:: Source ::
Polenta e Spezzatino by Chef Gianni Ceschia of “Finally Italian” 

Chef Gianni Ceschi of “Finally Italian” shared with us his delicious recipe for Polenta e Spezzatino (polenta and baby beef spezzatino). Enjoy!

Polenta e Spezzatino

Polenta e Spezzatino


– 3 Lb or 1 360 gr Beef Chunk or Shoulder Cut into l” cubes

– 4 Tbsp or 60 ml Veg. oil (to sear the meat)
:::
:: Supplied information ::
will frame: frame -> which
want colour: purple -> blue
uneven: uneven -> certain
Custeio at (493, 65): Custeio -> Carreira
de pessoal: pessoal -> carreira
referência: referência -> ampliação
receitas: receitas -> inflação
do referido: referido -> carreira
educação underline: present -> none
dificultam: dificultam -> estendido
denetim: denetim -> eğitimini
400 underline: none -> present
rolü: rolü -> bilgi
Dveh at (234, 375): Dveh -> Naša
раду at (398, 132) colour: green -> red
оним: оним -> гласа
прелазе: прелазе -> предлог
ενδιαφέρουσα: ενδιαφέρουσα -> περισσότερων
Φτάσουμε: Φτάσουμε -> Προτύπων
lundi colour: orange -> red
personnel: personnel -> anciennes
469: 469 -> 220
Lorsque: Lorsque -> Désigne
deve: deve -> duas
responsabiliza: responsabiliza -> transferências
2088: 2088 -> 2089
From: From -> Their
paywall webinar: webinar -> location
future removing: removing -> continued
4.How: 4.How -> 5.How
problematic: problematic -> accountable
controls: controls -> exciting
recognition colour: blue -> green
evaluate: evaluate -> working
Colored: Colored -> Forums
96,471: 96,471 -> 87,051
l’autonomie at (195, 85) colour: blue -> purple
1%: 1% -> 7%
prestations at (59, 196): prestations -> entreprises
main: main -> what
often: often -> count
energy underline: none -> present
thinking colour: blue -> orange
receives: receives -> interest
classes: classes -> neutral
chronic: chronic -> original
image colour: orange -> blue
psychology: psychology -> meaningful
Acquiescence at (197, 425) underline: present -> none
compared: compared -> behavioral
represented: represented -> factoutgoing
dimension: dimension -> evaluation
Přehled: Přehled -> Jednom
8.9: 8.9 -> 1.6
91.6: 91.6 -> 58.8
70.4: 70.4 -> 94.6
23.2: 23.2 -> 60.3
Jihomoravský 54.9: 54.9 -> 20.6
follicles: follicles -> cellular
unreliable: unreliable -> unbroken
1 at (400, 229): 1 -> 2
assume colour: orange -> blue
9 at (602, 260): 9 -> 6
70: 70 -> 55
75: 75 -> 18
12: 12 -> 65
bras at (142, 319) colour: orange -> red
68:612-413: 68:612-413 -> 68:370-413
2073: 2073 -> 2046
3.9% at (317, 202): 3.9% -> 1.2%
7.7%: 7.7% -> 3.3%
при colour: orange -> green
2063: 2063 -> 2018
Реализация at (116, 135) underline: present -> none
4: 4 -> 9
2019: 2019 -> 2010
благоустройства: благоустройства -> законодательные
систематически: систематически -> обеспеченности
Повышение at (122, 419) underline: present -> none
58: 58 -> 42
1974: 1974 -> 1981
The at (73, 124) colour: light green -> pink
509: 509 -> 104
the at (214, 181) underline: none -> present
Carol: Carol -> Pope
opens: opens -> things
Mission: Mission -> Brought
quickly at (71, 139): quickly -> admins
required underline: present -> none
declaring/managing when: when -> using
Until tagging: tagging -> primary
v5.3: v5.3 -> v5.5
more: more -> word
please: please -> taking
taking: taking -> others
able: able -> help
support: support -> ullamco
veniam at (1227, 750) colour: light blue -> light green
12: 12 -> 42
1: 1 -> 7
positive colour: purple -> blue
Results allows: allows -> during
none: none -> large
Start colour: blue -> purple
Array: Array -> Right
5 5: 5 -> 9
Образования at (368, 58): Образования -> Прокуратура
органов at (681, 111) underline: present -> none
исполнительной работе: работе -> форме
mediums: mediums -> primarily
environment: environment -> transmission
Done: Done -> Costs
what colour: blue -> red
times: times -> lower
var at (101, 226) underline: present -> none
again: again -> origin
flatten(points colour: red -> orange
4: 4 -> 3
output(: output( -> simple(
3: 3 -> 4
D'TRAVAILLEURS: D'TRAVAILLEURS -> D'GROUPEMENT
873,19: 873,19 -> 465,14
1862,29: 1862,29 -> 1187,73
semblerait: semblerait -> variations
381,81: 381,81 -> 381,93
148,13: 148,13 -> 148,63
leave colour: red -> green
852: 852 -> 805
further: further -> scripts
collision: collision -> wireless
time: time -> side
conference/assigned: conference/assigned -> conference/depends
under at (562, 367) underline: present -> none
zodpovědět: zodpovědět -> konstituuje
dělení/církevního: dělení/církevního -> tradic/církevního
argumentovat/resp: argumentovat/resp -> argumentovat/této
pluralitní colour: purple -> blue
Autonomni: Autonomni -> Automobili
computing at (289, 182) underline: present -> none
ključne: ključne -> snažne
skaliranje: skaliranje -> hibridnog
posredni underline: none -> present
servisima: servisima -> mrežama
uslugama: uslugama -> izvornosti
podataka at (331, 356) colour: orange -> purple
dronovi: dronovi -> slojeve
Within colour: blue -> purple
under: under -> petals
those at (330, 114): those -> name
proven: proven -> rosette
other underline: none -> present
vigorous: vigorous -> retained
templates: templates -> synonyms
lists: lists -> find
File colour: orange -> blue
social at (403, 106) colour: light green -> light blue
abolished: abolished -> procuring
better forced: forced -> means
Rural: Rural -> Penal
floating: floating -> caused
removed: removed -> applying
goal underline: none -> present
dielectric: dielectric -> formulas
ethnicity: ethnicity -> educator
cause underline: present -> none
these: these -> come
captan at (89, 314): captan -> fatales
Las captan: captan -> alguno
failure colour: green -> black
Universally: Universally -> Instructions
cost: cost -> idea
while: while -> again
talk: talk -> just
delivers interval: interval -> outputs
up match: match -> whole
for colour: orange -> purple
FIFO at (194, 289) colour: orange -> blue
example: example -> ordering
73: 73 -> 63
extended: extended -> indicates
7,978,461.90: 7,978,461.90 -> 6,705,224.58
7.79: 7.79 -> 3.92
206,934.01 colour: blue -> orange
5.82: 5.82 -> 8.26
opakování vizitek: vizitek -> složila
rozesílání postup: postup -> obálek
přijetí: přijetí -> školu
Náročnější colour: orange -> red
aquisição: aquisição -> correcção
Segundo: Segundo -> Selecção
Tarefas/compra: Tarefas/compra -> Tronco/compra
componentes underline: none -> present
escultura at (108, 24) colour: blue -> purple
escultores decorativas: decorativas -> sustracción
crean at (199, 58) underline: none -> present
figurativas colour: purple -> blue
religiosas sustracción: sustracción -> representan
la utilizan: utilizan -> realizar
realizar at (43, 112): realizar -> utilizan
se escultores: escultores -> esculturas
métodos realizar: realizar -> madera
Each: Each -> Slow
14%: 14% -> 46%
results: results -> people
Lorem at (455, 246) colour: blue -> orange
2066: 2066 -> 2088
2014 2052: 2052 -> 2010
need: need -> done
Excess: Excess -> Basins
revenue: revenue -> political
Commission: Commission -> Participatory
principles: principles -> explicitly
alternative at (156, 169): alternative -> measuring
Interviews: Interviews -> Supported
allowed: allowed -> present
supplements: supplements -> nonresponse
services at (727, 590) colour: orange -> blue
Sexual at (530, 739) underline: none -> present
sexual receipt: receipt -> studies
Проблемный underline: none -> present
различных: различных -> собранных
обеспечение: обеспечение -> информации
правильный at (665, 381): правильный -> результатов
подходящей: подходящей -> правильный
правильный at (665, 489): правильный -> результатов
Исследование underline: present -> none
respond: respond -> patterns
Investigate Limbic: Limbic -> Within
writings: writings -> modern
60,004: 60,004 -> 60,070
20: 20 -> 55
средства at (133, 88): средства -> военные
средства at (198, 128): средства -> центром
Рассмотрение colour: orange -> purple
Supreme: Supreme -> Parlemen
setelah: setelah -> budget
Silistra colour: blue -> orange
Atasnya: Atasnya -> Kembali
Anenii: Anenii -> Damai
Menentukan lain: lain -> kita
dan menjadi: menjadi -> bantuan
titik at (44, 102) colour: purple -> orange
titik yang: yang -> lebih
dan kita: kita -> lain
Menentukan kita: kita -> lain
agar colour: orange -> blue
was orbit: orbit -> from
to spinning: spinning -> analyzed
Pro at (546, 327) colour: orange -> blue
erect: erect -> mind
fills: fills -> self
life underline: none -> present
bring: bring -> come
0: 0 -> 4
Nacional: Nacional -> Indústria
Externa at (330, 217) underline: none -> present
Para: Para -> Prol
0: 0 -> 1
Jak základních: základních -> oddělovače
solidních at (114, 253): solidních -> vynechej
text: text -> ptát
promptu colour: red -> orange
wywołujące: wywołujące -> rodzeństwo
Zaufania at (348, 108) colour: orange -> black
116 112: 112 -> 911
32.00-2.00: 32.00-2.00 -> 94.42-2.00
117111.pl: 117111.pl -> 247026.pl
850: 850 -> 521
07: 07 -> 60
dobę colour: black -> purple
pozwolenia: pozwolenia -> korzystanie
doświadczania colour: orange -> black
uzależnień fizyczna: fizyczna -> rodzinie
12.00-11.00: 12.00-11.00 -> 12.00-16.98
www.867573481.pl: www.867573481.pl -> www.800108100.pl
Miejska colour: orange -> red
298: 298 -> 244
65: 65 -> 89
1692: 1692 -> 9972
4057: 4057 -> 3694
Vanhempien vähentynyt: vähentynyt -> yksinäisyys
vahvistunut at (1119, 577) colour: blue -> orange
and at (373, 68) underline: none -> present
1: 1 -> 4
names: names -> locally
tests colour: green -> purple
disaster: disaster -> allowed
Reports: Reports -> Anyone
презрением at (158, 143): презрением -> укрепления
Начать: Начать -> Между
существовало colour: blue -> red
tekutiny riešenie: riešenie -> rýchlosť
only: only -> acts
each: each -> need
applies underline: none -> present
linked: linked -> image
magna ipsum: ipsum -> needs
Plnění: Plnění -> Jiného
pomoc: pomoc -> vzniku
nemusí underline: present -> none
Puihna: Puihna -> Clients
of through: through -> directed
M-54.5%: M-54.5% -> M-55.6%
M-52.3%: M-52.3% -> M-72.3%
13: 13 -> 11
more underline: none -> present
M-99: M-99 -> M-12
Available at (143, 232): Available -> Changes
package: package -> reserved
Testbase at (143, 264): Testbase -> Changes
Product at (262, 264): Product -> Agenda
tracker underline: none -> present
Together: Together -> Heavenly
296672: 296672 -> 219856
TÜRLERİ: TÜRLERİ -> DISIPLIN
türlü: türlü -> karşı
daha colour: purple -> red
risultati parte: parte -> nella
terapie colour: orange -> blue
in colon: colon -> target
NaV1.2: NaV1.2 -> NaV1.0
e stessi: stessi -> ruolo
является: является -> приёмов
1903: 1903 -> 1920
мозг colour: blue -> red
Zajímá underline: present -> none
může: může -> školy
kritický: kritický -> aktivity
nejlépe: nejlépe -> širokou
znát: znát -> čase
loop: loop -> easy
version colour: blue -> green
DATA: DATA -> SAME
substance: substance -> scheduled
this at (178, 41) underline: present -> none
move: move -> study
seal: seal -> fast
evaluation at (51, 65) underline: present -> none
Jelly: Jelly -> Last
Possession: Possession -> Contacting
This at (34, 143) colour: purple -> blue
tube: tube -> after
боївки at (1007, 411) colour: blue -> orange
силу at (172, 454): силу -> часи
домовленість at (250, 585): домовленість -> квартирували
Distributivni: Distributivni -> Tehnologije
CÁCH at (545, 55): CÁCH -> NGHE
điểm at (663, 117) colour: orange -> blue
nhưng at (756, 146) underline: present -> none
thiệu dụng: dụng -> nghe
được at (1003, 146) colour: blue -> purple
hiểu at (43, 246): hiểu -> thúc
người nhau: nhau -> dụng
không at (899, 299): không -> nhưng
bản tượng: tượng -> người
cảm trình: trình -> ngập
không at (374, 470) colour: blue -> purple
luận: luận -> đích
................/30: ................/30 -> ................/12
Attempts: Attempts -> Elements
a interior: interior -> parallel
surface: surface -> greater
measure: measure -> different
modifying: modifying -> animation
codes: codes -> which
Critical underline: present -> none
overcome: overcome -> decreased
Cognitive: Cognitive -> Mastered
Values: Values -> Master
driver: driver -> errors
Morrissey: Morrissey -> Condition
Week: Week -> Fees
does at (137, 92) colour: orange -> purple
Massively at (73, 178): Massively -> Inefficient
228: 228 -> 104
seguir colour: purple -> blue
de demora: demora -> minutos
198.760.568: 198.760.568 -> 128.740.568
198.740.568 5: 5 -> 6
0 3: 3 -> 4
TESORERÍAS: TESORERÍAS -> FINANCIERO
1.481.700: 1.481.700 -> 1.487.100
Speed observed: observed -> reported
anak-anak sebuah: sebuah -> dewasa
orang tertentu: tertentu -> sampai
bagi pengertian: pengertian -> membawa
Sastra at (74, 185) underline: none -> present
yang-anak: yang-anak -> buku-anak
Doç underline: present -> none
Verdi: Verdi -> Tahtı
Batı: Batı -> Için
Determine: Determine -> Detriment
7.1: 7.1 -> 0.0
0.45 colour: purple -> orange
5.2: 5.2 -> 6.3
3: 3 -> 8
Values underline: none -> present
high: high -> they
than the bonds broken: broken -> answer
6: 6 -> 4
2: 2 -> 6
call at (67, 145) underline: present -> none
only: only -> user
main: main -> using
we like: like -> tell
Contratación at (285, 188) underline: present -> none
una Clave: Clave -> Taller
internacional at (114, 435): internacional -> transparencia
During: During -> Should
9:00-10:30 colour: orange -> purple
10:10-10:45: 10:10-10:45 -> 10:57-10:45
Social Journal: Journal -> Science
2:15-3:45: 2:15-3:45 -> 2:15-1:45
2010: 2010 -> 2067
:::
- _Problem_
Print everything in the polenta recipe from "Polenta e Spezzatino by" down to "beef spezzatino). Enjoy!", word for word.

- _In response_
Polenta e Spezzatino by Chef Gianni Ceschia of “Finally Italian” 

Chef Gianni Ceschi of “Finally Italian” shared with us his delicious recipe for Polenta e Spezzatino (polenta and baby beef spezzatino). Enjoy!